[Records for this task Boundary: Start]
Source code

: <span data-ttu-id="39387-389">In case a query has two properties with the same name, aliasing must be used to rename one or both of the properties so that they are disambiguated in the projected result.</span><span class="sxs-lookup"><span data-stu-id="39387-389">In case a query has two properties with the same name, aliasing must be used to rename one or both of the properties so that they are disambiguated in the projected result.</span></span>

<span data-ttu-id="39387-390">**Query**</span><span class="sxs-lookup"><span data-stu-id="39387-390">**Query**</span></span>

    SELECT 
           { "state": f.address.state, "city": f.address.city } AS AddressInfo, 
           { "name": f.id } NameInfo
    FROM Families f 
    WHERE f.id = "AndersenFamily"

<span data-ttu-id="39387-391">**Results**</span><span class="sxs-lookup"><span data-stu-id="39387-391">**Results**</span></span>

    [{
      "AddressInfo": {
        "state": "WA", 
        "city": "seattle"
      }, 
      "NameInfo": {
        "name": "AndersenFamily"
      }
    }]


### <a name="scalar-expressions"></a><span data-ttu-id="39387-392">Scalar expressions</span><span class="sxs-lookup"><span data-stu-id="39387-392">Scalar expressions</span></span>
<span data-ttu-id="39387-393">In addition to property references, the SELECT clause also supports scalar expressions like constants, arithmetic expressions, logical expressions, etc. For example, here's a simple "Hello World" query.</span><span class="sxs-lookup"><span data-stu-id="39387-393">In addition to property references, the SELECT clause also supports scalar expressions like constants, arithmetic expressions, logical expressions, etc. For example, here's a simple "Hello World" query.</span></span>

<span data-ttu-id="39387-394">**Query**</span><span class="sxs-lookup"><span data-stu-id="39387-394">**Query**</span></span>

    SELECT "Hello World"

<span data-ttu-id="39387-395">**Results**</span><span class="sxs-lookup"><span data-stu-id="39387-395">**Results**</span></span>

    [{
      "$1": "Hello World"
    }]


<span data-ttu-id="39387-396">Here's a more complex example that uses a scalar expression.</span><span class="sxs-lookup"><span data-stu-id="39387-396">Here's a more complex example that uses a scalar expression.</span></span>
[Records for this task Boundary: End]
[Records for this task Boundary: Start]
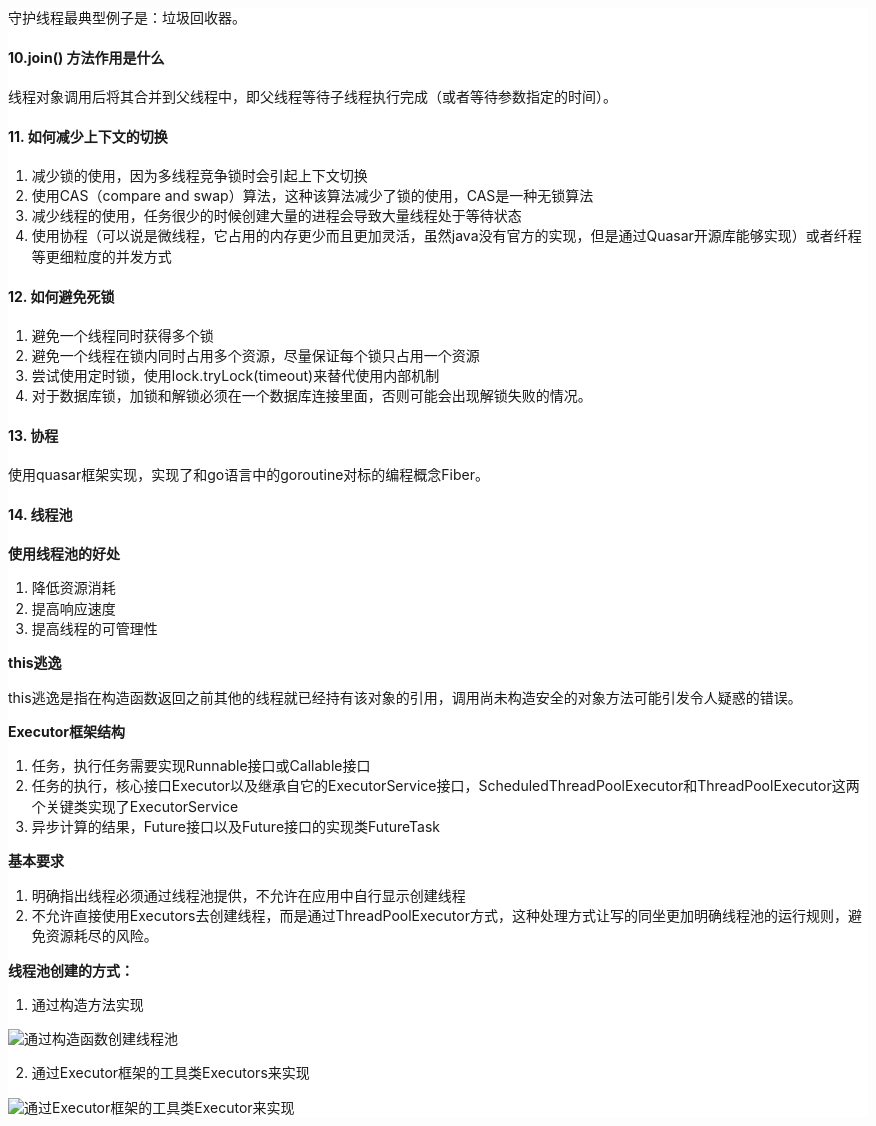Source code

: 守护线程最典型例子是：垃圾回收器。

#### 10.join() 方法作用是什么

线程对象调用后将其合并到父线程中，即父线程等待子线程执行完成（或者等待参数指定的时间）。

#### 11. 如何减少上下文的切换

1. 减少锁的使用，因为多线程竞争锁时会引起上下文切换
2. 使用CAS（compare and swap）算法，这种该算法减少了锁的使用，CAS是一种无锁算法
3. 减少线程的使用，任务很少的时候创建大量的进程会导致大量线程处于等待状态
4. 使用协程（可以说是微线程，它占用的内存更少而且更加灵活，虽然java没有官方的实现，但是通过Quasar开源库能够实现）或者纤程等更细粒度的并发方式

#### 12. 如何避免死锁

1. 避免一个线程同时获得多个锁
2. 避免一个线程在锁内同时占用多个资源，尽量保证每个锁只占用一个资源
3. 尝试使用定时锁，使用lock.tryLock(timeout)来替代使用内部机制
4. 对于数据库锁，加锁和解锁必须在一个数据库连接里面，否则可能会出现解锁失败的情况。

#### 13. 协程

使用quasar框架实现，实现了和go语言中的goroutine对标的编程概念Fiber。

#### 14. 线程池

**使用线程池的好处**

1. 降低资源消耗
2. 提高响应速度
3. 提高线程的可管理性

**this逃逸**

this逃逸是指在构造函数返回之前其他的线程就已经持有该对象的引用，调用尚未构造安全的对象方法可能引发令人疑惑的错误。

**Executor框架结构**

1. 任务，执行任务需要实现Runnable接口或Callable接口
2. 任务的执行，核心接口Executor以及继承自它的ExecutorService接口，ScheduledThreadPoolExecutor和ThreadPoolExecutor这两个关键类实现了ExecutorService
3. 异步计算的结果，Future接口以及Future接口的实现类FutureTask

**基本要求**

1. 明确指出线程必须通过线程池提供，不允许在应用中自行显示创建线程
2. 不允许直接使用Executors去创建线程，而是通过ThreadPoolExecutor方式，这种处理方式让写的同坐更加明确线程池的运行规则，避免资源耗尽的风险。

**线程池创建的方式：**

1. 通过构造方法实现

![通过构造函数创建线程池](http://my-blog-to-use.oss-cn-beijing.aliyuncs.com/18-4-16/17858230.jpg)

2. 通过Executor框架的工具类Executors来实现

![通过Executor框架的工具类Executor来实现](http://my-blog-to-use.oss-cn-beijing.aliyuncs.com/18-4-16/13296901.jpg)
[Records for this task Boundary: End]
=== Problem statement ===
Show the lines of the records that include the string "http".

=== The answer ===
![通过构造函数创建线程池](http://my-blog-to-use.oss-cn-beijing.aliyuncs.com/18-4-16/17858230.jpg)
![通过Executor框架的工具类Executor来实现](http://my-blog-to-use.oss-cn-beijing.aliyuncs.com/18-4-16/13296901.jpg)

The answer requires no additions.